Jared Dudley explains why he is so crucial for the Lakers
VETERAN PRESENCE

Jared Dudley explains why he is so crucial for the Lakers

The NBA may be a star’s league, but basketball will always be a team sport. You know all about the great players and individuals, but there are no championships and glory without great teams clicking together and playing like one. Getting players to buy into their roles, playing for the sole benefit of their team rather than their own stats, is a very challenging task every coaching staff endeavors every year.

Only a handful of guys can be stars, starters, or role players, but what about the guys at the end of the bench. The players that don’t get the chance to play most of the nights, waiting patiently for their opportunity. It may not seem like they have much of a role on their team, but trust me, even the last guy in the hierarchy can contribute to his team more than you can imagine.

When you think about some of the more notable bench warmers in today’s NBA, Jared Dudley of the Los Angeles Lakers is one of the first names that comes to mind. Dudley has 14 years of experience behind him, in which most of the time, he was playing a significant role and contributing, especially with the Phoenix Suns. But as time has caught up, at 36 years old, Dudley has made peace with being one of the players on the end of the bench, serving as that veteran leader to the Lakers for the past two seasons. 

Dudley talked with JJ Reddick on his Old Man and the Three podcast about various topics, and most notably his role over the past two seasons in Los Angeles. Dudley firstly explained how he tries to make it easy on his coach, understanding only so many guys can play on a nightly basis:

“We can only play 8-10 guys on a consistent basis, so 11-15 are not going to play. You’re gonna be a practice guy…You’re not gonna hear me complain to the coach about that; he already has to worry about nine to ten personalities.”

Jared Dudley via The Old Man and The Three

Dudley then went into the topic of handling superstars. When you have a player like LeBron, it’s hard to keep him in check and risk the possibility of upsetting him. But Dudley makes sure that every single player on the team is held accountable for their mistakes:

“You have a guy like LeBron. Certain people are intimidated by him when it comes to the coaching staff, the ownership, the players, what to say, and what not to say. When we watch film, and the coaches are talking about film, there is at least 2-3 times every film session I will call somebody out of what they’re doing wrong. Because I want everybody to know our goal is a championship.”

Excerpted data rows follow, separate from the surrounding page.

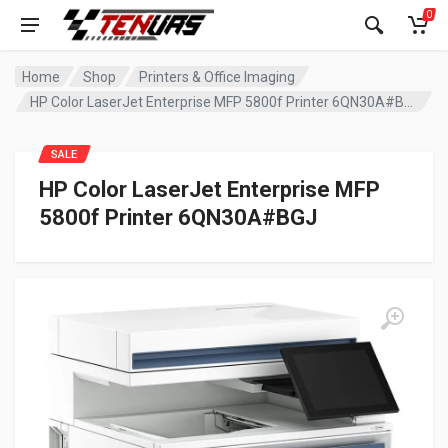
0
Home
Shop
Printers & Office Imaging
HP Color LaserJet Enterprise MFP 5800f Printer 6QN30A#BGJ
SALE
HP Color LaserJet Enterprise MFP
5800f Printer 6QN30A#BGJ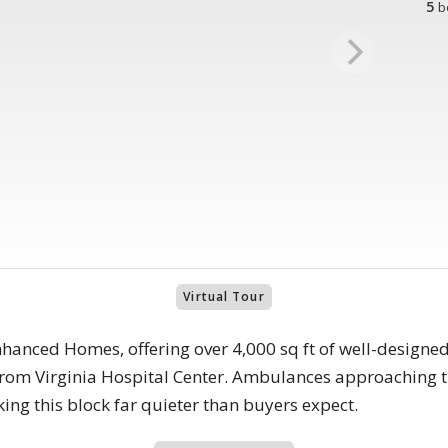
5
b
Virtual Tour
anced Homes, offering over 4,000 sq ft of well-designed 
s from Virginia Hospital Center. Ambulances approaching t
king this block far quieter than buyers expect.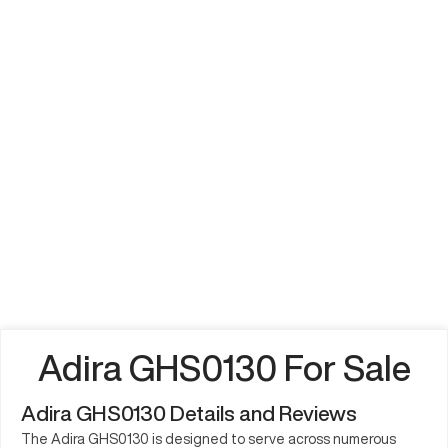
Adira GHS0130 For Sale
Adira GHS0130 Details and Reviews
The Adira GHS0130 is designed to serve across numerous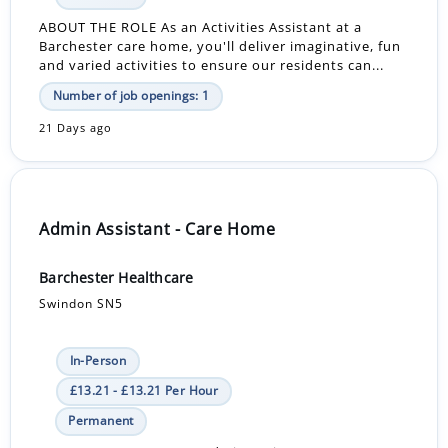
ABOUT THE ROLE As an Activities Assistant at a
Barchester care home, you'll deliver imaginative, fun
and varied activities to ensure our residents can...
Number of job openings: 1
21 Days ago
Admin Assistant - Care Home
Barchester Healthcare
Swindon SN5
In-Person
£13.21 - £13.21 Per Hour
Permanent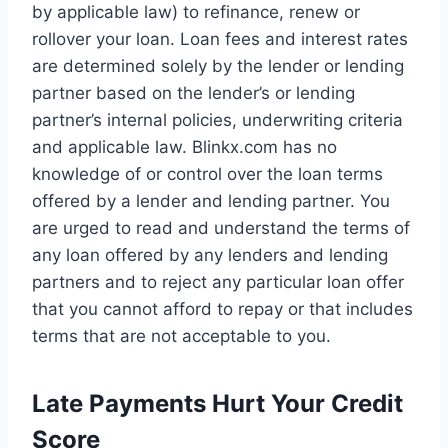
by applicable law) to refinance, renew or
rollover your loan. Loan fees and interest rates
are determined solely by the lender or lending
partner based on the lender’s or lending
partner’s internal policies, underwriting criteria
and applicable law. Blinkx.com has no
knowledge of or control over the loan terms
offered by a lender and lending partner. You
are urged to read and understand the terms of
any loan offered by any lenders and lending
partners and to reject any particular loan offer
that you cannot afford to repay or that includes
terms that are not acceptable to you.
Late Payments Hurt Your Credit
Score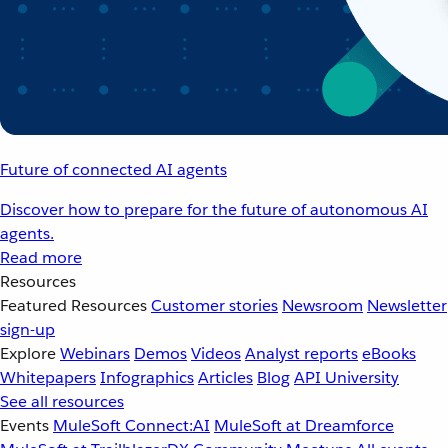
Future of connected AI agents
Discover how to prepare for the future of autonomous AI
agents.
Read more
Resources
Featured Resources
Customer stories
Newsroom
Newsletter
sign-up
Explore
Webinars
Demos
Videos
Analyst reports
eBooks
Whitepapers
Infographics
Articles
Blog
API University
See all resources
Events
MuleSoft Connect:AI
MuleSoft at Dreamforce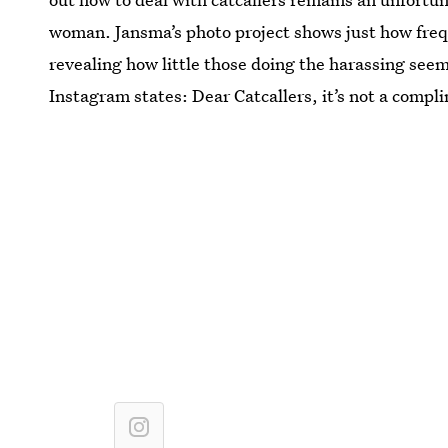
woman. Jansma’s photo project shows just how freq
revealing how little those doing the harassing seem 
Instagram states: Dear Catcallers, it’s not a compl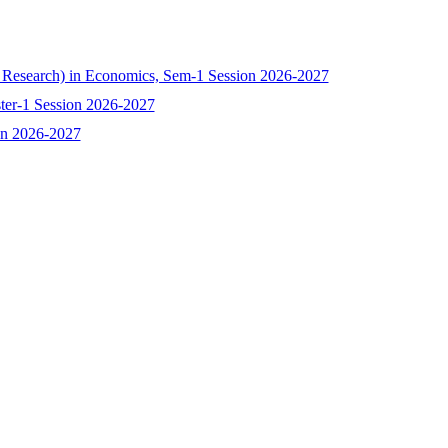
h Research) in Economics, Sem-1 Session 2026-2027
ster-1 Session 2026-2027
ion 2026-2027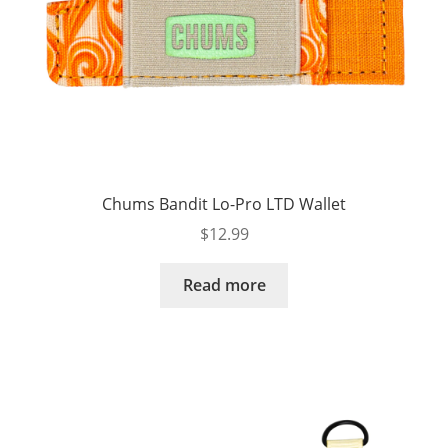
Chums Bandit Lo-Pro LTD Wallet
$
12.99
Read more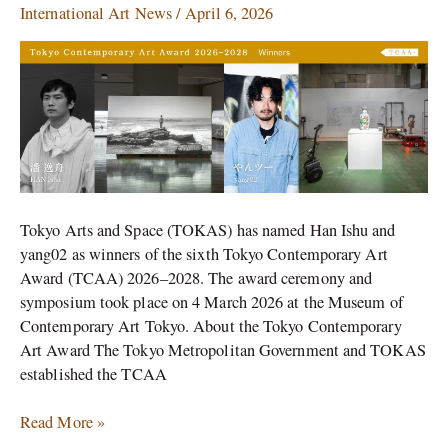
yang02
International Art News
/
April 6, 2026
Win
Tokyo
Contemporary
Art
Award
Tokyo Arts and Space (TOKAS) has named Han Ishu and
yang02 as winners of the sixth Tokyo Contemporary Art
Award (TCAA) 2026–2028. The award ceremony and
symposium took place on 4 March 2026 at the Museum of
Contemporary Art Tokyo. About the Tokyo Contemporary
Art Award The Tokyo Metropolitan Government and TOKAS
established the TCAA
Read More »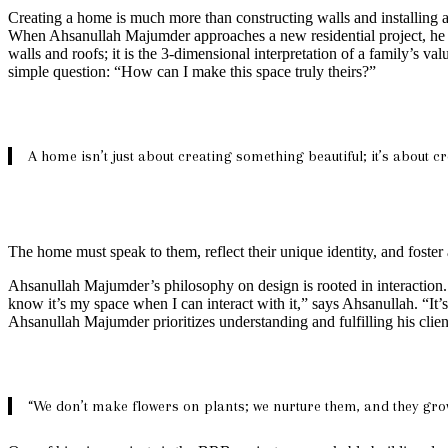
Creating a home is much more than constructing walls and installing a r
When Ahsanullah Majumder approaches a new residential project, he isn’t
walls and roofs; it is the 3-dimensional interpretation of a family’s val
simple question: “How can I make this space truly theirs?”
A home isn’t just about creating something beautiful; it’s about cr
The home must speak to them, reflect their unique identity, and foster
Ahsanullah Majumder’s philosophy on design is rooted in interaction. 
know it’s my space when I can interact with it,” says Ahsanullah. “It’
Ahsanullah Majumder prioritizes understanding and fulfilling his clie
“We don’t make flowers on plants; we nurture them, and they grow.” 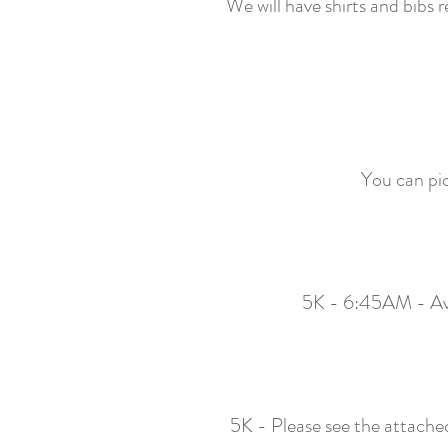
We will have shirts and bibs
You can pic
5K - 6:45AM - Ave
5K - Please see the attached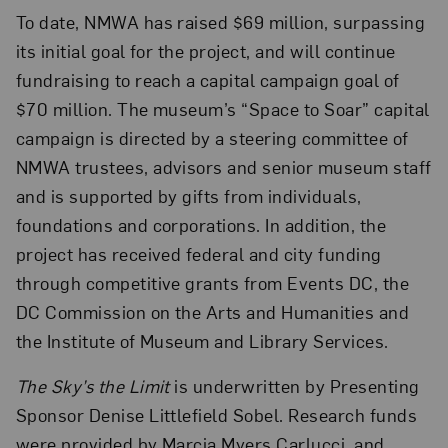
To date, NMWA has raised $69 million, surpassing
its initial goal for the project, and will continue
fundraising to reach a capital campaign goal of
$70 million. The museum’s “Space to Soar” capital
campaign is directed by a steering committee of
NMWA trustees, advisors and senior museum staff
and is supported by gifts from individuals,
foundations and corporations. In addition, the
project has received federal and city funding
through competitive grants from Events DC, the
DC Commission on the Arts and Humanities and
the Institute of Museum and Library Services.
The Sky’s the Limit
is underwritten by Presenting
Sponsor Denise Littlefield Sobel. Research funds
were provided by Marcia Myers Carlucci, and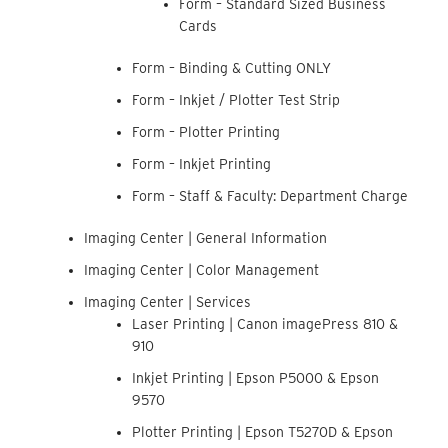
Form – Standard Sized Business
Cards
Form – Binding & Cutting ONLY
Form – Inkjet / Plotter Test Strip
Form – Plotter Printing
Form – Inkjet Printing
Form – Staff & Faculty: Department Charge
Imaging Center | General Information
Imaging Center | Color Management
Imaging Center | Services
Laser Printing | Canon imagePress 810 &
910
Inkjet Printing | Epson P5000 & Epson
9570
Plotter Printing | Epson T5270D & Epson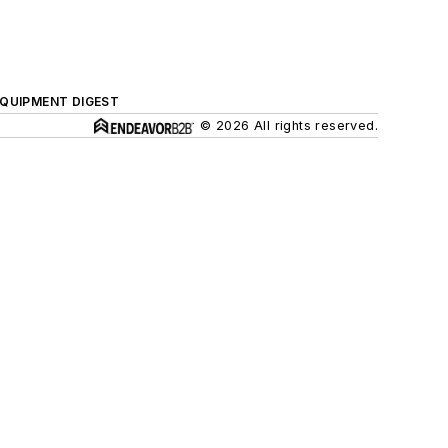
QUIPMENT DIGEST
© 2026 All rights reserved.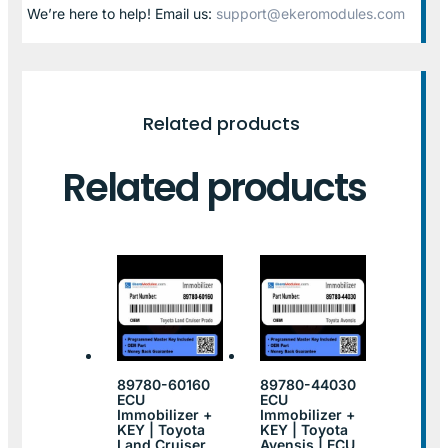
We’re here to help! Email us:
support@ekeromodules.com
Related products
Related products
89780-60160
89780-44030
ECU
ECU
Immobilizer +
Immobilizer +
KEY | Toyota
KEY | Toyota
Land Cruiser
Avensis | ECU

Jared Dudley via The Old Man and The Three

Playing with LeBron and AD for the past two seasons allowed Jared to bond with the two stars and be able to talk with them openly. Dudley explained how the connection outside of the court allowed him to share all of his thoughts, no matter how harsh, without worrying he will hurt someone’s feelings.

“The camaraderie. This is why I excel at camaraderie. I’mma be at the gambling table; I’mma gamble with the guys. If I can gamble with you, take your money, you take my money, we laugh it off, we go drink some wine, go have a beer. Now during the game, I can curse at you, and you’re not going to be sensitive to me…There is a very small percentage of people that can say that to those guys.”

Jared Dudley via The Old Man and The Three

That sort of influence on the bench is vastly underestimated, as LeBron, AD, and the rest of the Lakers players can always count on Dudley giving them insight into the game from a different perspective, all while giving them all the advice they need. 

It may not seem like much, but you can’t expect the young players on the team to tell LeBron what he needs to do. That way, all the championship teams have at least one experienced vet, credible, and ready to keep the team in check in order to have the best chance of winning a championship. They may get clowned on social media, but at the end of the day, if they help their team win, it really doesn’t matter.